The charity investment arm of the Church of England has agreed to a £1bn initiative to atone for its financial involvement in African chattel enslavement after a report said its previous £100m pledge was “not enough”.
In January, the Church Commissioners committed £100m over nine years to redress its “shameful past” after it was revealed that the church’s £10.3bn endowment helped fund transatlantic chattel slavery through the Queen Anne’s Bounty.
The charity subsequently appointed an independent oversight group to advise its board on how to establish the impact investment fund and grant funding programme.
In its final report, published yesterday, the group said the £100m “is very small compared to the scale of racial disadvantage originating in African chattel enslavement”.
It made 41 recommendations including for the Church Commissioners to achieve a target of £1bn “by attracting third-party funds, allocating more of their own endowment and applying the principles of the fund to parts of their portfolio”.
The Church Commissioners said it had accepted the report in full.
£100m ‘not enough’ for this purpose
The report’s recommendations were informed by a global engagement questionnaire that received 996 complete responses.
Respondents said the £100m funding commitment “isn’t enough, relative either to the scale of the Church Commissioners’ endowment or to the scale of the moral sin and crime”.
The report recommends the Church Commissioners disburse the £100m over five years instead of nine and explore “a broader £1bn programme of symbiotic investments, activities and initiatives that enable system change needed for racial equality”.
“Acknowledging the state of global racial inequity largely linked to African chattel enslavement, we recommend viewing this fund as part of a wider systems change,” the report says.
“The aspiration should be for this initial commitment to form the nucleus of a larger investment initiative with target assets of over £1bn.
“This sum would come from: co-investors brought in through the convening and influencing power of the Commissioners; a larger allocation from the Commissioners themselves; and a revision of the investment policies of the main endowment to incorporate principles embodied in the fund.”
Centrality of Black representation
The main mechanisms for the funding delivery will include impact investment, grantmaking, research funding and strategic initiatives “that can contribute to a more inclusive and equitable world”, the report says.
The primary beneficiaries of grant funding should be “people of African descent and Black-led charities/collectives/movements/enterprises and individuals in the UK, Caribbean, Africa, Latin America and North America”.
“There should be an emphasis on shifting funding to ensure more representative leadership that can bring lived experience of the challenges facing people of African descent globally.
“Racial equity mainstreaming should be considered in regard to Black representation within the fund’s leadership and staffing, portfolio of investees and supply chain.
“This corresponds to direct feedback from communities that funding should be channelled through Black leaders, Black communities and Black organisations.”
Church Commissioners: ‘We accept the report in full’

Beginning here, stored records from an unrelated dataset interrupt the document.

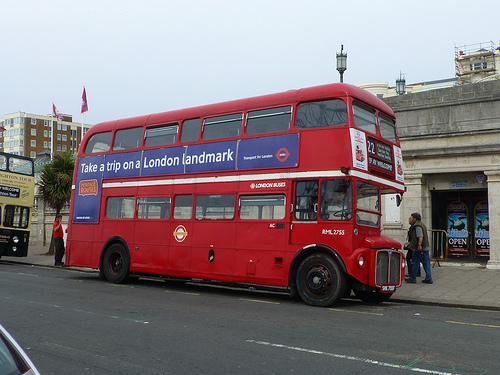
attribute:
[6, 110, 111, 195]
building — brown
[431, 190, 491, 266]
door — open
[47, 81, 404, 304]
shirt — red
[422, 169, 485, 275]
signs — blue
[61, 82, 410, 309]
bus — big, red, black, blue, white, yellow, double-decker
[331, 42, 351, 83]
light — tall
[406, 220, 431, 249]
jacket — tan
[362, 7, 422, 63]
clouds — white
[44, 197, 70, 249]
shirt — red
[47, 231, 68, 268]
pants — dark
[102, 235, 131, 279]
tire — back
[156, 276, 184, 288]
tire — back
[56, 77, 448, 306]
bus — yellow, double-decker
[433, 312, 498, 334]
yellowline — Yellow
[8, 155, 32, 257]
bus — black, yellow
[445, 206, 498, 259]
signs — blue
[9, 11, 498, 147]
sky — blue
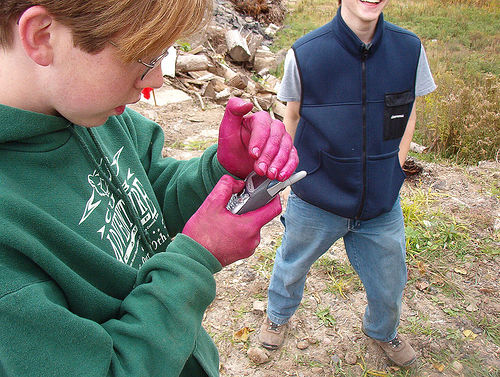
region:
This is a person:
[274, 3, 435, 370]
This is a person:
[277, 4, 430, 374]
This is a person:
[8, 5, 324, 373]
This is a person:
[275, 5, 453, 373]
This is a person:
[3, 4, 295, 371]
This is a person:
[273, 1, 441, 374]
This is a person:
[2, 2, 307, 374]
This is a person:
[275, 4, 448, 374]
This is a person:
[1, 5, 303, 375]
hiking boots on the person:
[371, 324, 418, 374]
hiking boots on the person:
[243, 317, 310, 362]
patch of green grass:
[427, 231, 442, 251]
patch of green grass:
[421, 224, 438, 240]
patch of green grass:
[454, 151, 471, 178]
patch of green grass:
[443, 137, 473, 165]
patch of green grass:
[460, 36, 480, 56]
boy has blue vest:
[290, 25, 390, 215]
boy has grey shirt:
[277, 46, 305, 103]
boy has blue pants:
[268, 177, 405, 337]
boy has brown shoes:
[382, 325, 420, 372]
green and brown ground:
[425, 209, 484, 353]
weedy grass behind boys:
[426, 0, 485, 155]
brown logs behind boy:
[182, 24, 280, 131]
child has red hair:
[5, 3, 195, 40]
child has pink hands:
[148, 86, 296, 280]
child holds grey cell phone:
[222, 152, 320, 244]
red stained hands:
[167, 88, 316, 292]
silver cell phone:
[198, 148, 315, 215]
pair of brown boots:
[232, 296, 433, 376]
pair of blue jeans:
[248, 183, 416, 343]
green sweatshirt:
[0, 92, 252, 367]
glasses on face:
[88, 26, 175, 90]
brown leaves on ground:
[425, 285, 485, 343]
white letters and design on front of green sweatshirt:
[57, 142, 179, 294]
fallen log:
[208, 21, 262, 68]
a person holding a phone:
[224, 136, 304, 230]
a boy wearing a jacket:
[276, 11, 426, 303]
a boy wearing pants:
[282, 57, 419, 308]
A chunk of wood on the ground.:
[214, 87, 236, 101]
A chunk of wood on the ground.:
[228, 75, 247, 85]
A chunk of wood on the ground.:
[203, 81, 219, 98]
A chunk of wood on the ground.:
[248, 94, 268, 109]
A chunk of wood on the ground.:
[245, 34, 268, 53]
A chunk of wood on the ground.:
[228, 27, 253, 57]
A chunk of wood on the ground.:
[176, 53, 223, 74]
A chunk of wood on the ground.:
[190, 75, 214, 94]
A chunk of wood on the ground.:
[253, 92, 278, 105]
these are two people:
[34, 0, 419, 370]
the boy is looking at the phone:
[64, 22, 302, 312]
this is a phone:
[206, 189, 316, 249]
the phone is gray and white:
[227, 144, 307, 209]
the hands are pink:
[119, 34, 322, 203]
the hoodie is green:
[32, 142, 170, 321]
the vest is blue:
[286, 22, 416, 261]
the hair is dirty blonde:
[73, 0, 200, 62]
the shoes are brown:
[223, 273, 427, 371]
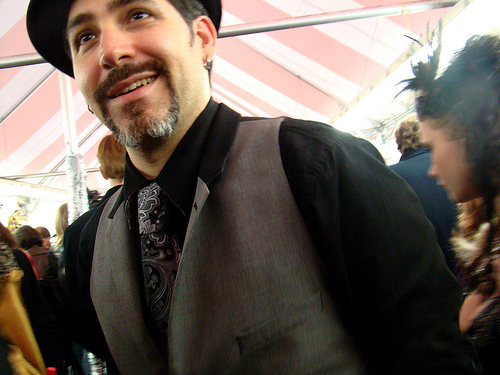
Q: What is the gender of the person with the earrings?
A: MAle.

The report also recommends the Church Commissioners funds separate research into the full extent of the Church’s involvement in African chattel slavery and use of the wealth derived from it.

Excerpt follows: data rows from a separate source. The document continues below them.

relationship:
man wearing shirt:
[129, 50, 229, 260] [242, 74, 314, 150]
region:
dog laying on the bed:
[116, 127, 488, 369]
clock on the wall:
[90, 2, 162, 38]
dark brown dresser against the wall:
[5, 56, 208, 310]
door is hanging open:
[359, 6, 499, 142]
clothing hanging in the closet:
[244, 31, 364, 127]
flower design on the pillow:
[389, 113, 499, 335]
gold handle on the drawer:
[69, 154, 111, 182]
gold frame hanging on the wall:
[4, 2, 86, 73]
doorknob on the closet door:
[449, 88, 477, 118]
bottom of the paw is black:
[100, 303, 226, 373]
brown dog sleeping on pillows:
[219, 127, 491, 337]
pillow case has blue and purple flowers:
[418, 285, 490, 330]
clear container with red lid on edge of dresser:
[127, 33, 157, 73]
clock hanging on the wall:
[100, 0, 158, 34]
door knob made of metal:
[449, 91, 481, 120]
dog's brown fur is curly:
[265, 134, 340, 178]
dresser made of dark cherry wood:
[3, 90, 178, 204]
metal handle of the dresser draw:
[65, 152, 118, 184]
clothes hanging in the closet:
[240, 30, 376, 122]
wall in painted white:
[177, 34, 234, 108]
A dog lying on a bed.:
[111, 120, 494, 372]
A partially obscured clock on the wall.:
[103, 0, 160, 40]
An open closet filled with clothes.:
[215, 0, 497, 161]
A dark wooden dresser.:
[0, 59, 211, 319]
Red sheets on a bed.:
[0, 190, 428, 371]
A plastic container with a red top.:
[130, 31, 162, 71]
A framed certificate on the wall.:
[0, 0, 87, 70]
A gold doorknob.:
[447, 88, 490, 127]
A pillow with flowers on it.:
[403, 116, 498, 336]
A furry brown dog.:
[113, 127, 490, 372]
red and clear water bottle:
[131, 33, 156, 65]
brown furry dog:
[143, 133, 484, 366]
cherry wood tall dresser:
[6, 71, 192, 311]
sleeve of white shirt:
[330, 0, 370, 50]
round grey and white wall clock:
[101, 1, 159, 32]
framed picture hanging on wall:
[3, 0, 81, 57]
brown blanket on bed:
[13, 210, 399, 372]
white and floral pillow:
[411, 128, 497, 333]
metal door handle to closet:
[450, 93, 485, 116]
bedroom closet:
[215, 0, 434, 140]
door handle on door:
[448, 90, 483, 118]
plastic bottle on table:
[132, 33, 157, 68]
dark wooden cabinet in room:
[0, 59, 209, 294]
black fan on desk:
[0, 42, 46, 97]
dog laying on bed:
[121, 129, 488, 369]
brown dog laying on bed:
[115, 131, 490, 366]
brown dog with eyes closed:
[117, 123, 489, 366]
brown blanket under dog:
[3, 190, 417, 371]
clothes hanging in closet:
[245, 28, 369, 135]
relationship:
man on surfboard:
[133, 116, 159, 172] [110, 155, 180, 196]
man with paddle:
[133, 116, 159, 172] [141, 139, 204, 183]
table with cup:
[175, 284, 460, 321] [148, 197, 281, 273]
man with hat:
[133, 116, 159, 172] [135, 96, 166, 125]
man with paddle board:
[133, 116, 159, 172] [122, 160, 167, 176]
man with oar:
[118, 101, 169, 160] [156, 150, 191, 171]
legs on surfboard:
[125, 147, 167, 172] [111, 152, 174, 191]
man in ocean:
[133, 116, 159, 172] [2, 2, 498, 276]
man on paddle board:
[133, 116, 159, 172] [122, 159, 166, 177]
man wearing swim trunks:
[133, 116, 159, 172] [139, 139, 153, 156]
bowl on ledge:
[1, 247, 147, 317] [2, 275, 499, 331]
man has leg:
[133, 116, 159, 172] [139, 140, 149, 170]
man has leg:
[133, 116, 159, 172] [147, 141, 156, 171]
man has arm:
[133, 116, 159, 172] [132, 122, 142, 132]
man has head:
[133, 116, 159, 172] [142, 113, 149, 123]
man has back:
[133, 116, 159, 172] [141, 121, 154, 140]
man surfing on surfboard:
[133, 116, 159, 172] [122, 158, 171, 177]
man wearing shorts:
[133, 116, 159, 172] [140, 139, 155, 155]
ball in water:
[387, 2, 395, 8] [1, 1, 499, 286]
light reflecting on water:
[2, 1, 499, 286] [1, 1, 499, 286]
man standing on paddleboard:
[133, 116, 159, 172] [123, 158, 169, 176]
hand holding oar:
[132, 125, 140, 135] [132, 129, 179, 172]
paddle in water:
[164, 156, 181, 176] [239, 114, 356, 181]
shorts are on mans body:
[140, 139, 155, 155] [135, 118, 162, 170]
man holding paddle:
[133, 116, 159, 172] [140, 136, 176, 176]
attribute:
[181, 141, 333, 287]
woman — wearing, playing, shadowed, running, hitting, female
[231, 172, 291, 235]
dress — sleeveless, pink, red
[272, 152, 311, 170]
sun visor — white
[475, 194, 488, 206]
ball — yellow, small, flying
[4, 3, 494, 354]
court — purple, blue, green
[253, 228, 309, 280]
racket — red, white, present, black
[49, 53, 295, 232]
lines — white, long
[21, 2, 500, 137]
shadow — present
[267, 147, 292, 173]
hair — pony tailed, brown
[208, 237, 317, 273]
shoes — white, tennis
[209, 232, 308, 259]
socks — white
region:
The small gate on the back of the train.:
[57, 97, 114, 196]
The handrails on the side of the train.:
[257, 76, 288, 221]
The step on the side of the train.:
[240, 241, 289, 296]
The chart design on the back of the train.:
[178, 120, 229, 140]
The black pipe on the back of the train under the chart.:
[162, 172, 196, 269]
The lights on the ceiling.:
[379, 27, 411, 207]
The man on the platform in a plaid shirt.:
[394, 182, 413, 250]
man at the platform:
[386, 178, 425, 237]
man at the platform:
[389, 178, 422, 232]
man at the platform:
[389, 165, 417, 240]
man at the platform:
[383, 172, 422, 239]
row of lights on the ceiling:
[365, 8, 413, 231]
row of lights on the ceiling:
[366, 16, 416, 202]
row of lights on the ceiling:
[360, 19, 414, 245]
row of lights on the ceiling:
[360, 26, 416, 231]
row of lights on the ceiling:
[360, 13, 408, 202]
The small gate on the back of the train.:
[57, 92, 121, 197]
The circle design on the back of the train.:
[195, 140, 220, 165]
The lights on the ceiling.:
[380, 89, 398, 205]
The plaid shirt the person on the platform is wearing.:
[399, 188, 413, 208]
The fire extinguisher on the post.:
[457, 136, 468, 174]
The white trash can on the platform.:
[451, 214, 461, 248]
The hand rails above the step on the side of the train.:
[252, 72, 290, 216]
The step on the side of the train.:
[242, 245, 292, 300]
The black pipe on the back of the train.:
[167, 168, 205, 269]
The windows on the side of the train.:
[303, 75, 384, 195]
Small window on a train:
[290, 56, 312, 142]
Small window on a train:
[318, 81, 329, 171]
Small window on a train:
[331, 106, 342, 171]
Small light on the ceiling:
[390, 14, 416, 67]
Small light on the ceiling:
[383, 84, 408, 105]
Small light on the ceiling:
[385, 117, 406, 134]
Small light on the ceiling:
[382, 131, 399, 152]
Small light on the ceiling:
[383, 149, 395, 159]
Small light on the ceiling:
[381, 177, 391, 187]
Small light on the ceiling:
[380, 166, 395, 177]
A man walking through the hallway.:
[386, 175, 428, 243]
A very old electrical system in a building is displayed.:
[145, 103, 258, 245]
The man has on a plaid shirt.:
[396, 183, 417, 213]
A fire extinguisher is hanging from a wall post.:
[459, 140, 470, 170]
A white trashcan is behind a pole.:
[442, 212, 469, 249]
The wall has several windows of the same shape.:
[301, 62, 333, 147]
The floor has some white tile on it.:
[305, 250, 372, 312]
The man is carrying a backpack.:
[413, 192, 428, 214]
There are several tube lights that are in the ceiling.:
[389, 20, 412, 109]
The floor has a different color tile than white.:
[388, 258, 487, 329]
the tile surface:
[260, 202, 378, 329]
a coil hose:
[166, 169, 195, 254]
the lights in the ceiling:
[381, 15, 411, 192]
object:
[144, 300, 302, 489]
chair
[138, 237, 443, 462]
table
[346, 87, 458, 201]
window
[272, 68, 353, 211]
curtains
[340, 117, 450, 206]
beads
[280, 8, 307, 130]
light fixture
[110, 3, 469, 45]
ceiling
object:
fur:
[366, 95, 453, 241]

“We call for the Church of England to apologise publicly for denying that Black Africans are made in the image of God and for seeking to destroy diverse African traditional religious belief systems,” the report adds.
The oversight group said that the impact investment and spending programme should start operating later this year.
In response, the Church Commissioners said it “warmly welcomed” and accepted the report in full, acknowledging that “no amount of money can make up for the past”.
“The Commissioners particularly welcomed the clear-sighted ambition of the group and its hope for the scale and impact for the Fund for Healing, Repair and Justice.
“Acknowledging suggestions around more wide-ranging research and truth-telling must be taken as seriously as the financial ambitions reflected in the recommendations.”